Page-level text extractions
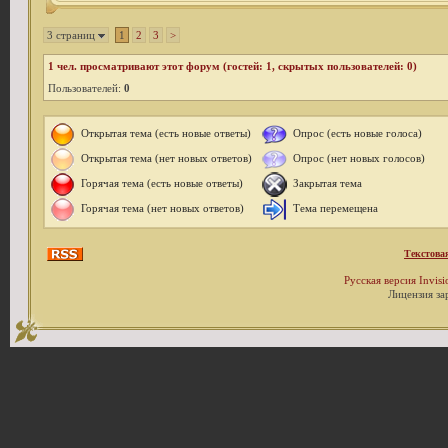
3 страниц
1
2
3
>
1
чел. просматривают этот форум (гостей: 1, скрытых пользователей: 0)
Пользователей:
0
Открытая тема (есть новые ответы)
Опрос (есть новые голоса)
Открытая тема (нет новых ответов)
Опрос (нет новых голосов)
Горячая тема (есть новые ответы)
Закрытая тема
Горячая тема (нет новых ответов)
Тема перемещена
Текстова
Русская версия
Invis
Лицензия за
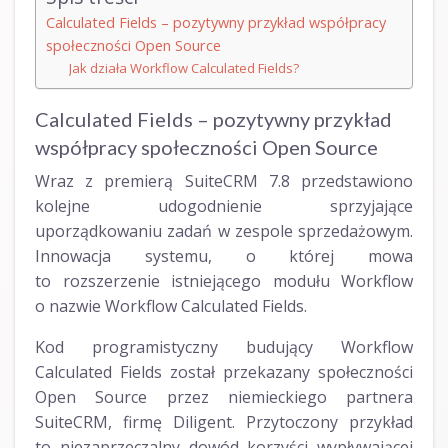
Calculated Fields – pozytywny przykład współpracy
społeczności Open Source
Jak działa Workflow Calculated Fields?
Calculated Fields – pozytywny przykład
współpracy społeczności Open Source
Wraz z premierą SuiteCRM 7.8 przedstawiono
kolejne udogodnienie sprzyjające
uporządkowaniu zadań w zespole sprzedażowym.
Innowacja systemu, o której mowa
to rozszerzenie istniejącego modułu Workflow
o nazwie Workflow Calculated Fields.
Kod programistyczny budujący Workflow
Calculated Fields został przekazany społeczności
Open Source przez niemieckiego partnera
SuiteCRM, firmę Diligent. Przytoczony przykład
to niezaprzeczalny dowód korzyści wypływającej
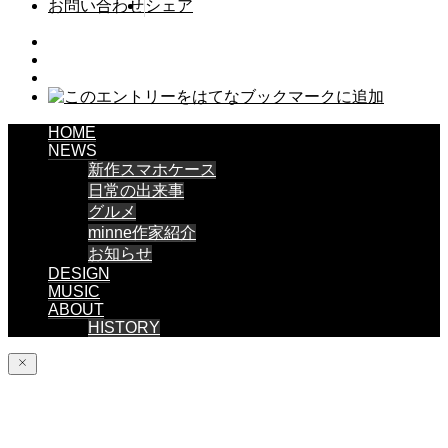
お問い合わせ
シェア
HOME
NEWS
新作スマホケース
日常の出来事
グルメ
minne作家紹介
お知らせ
DESIGN
MUSIC
ABOUT
HISTORY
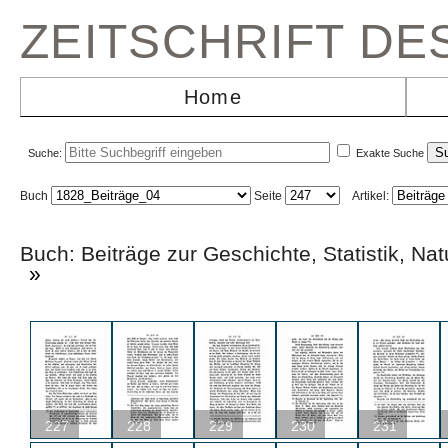
ZEITSCHRIFT D
Home
Suche:
Exakte Suche
Buch
Seite
Artikel:
Buch: Beiträge zur Geschichte, Statistik,
»
227
228
229
230
231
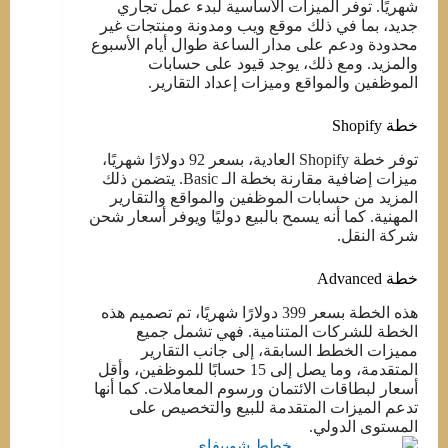
شهريًا. توفر الميزات الأساسية لبدء عمل تجاري
جديد، بما في ذلك موقع ويب ومدونة ومنتجات غير
محدودة ودعم على مدار الساعة طوال أيام الأسبوع
والمزيد. ومع ذلك، يوجد قيود على حسابات
الموظفين والمواقع وميزات إعداد التقارير.
خطة Shopify
توفر خطة Shopify العادية، بسعر 92 دولارًا شهريًا،
ميزات إضافية مقارنة بخطة الـ Basic. يتضمن ذلك
المزيد من حسابات الموظفين والمواقع والتقارير
المهنية. كما أنه يسمح بالبيع دوليًا ويوفر أسعار شحن
شركة النقل.
خطة Advanced
هذه الخطة بسعر 399 دولارًا شهريًا، تم تصميم هذه
الخطة للشركات المتنامية. فهي تشمل جميع
مميزات الخطط السابقة، إلى جانب التقارير
المتقدمة، وما يصل إلى 15 حسابًا للموظفين، وأقل
أسعار لبطاقات الائتمان ورسوم المعاملات. كما أنها
تدعم الميزات المتقدمة للبيع والتخصيص على
المستوى الدولي.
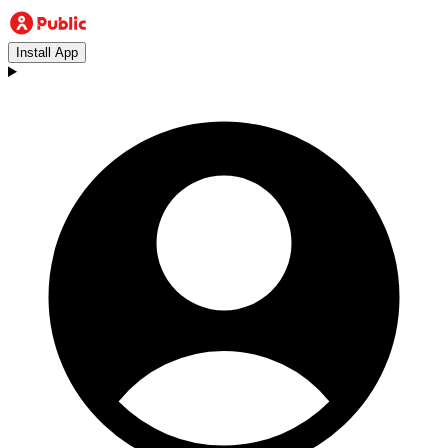
Install App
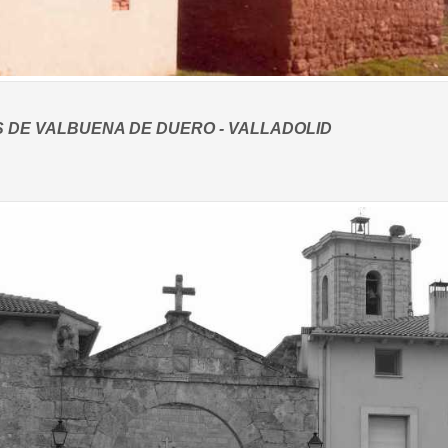
 DE VALBUENA DE DUERO - VALLADOLID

Exercise details »
Rewrite the text read from every one of the records as a single numbered list with one line per item, skipping any blank lines. Leave the pictures out of your answer.

Result »
1. 3 страниц
2. 1
3. 2
4. 3
5. >
6. 1
7. чел. просматривают этот форум (гостей: 1, скрытых пользователей: 0)
8. Пользователей:
9. 0
10. Открытая тема (есть новые ответы)
11. Опрос (есть новые голоса)
12. Открытая тема (нет новых ответов)
13. Опрос (нет новых голосов)
14. Горячая тема (есть новые ответы)
15. Закрытая тема
16. Горячая тема (нет новых ответов)
17. Тема перемещена
18. Текстова
19. Русская версия
20. Invis
21. Лицензия за
22. Calculated Fields – pozytywny przykład współpracy
23. społeczności Open Source
24. Jak działa Workflow Calculated Fields?
25. Calculated Fields – pozytywny przykład
26. współpracy społeczności Open Source
27. Wraz z premierą SuiteCRM 7.8 przedstawiono
28. kolejne udogodnienie sprzyjające
29. uporządkowaniu zadań w zespole sprzedażowym.
30. Innowacja systemu, o której mowa
31. to rozszerzenie istniejącego modułu Workflow
32. o nazwie Workflow Calculated Fields.
33. Kod programistyczny budujący Workflow
34. Calculated Fields został przekazany społeczności
35. Open Source przez niemieckiego partnera
36. SuiteCRM, firmę Diligent. Przytoczony przykład
37. to niezaprzeczalny dowód korzyści wypływającej
38. お問い合わせ
39. シェア
40. HOME
41. NEWS
42. 新作スマホケース
43. 日常の出来事
44. グルメ
45. minne作家紹介
46. お知らせ
47. DESIGN
48. MUSIC
49. ABOUT
50. HISTORY
51. ZEITSCHRIFT D
52. Home
53. Suche:
54. Exakte Suche
55. Buch
56. Seite
57. Artikel:
58. Buch: Beiträge zur Geschichte, Statistik,
59. »
60. 227
61. 228
62. 229
63. 230
64. 231
65. شهريًا. توفر الميزات الأساسية لبدء عمل تجاري
66. جديد، بما في ذلك موقع ويب ومدونة ومنتجات غير
67. محدودة ودعم على مدار الساعة طوال أيام الأسبوع
68. والمزيد. ومع ذلك، يوجد قيود على حسابات
69. الموظفين والمواقع وميزات إعداد التقارير.
70. خطة Shopify
71. توفر خطة Shopify العادية، بسعر 92 دولارًا شهريًا،
72. ميزات إضافية مقارنة بخطة الـ Basic. يتضمن ذلك
73. المزيد من حسابات الموظفين والمواقع والتقارير
74. المهنية. كما أنه يسمح بالبيع دوليًا ويوفر أسعار شحن
75. شركة النقل.
76. خطة Advanced
77. هذه الخطة بسعر 399 دولارًا شهريًا، تم تصميم هذه
78. الخطة للشركات المتنامية. فهي تشمل جميع
79. مميزات الخطط السابقة، إلى جانب التقارير
80. المتقدمة، وما يصل إلى 15 حسابًا للموظفين، وأقل
81. أسعار لبطاقات الائتمان ورسوم المعاملات. كما أنها
82. تدعم الميزات المتقدمة للبيع والتخصيص على
83. المستوى الدولي.
84. Install App
85.  DE VALBUENA DE DUERO - VALLADOLID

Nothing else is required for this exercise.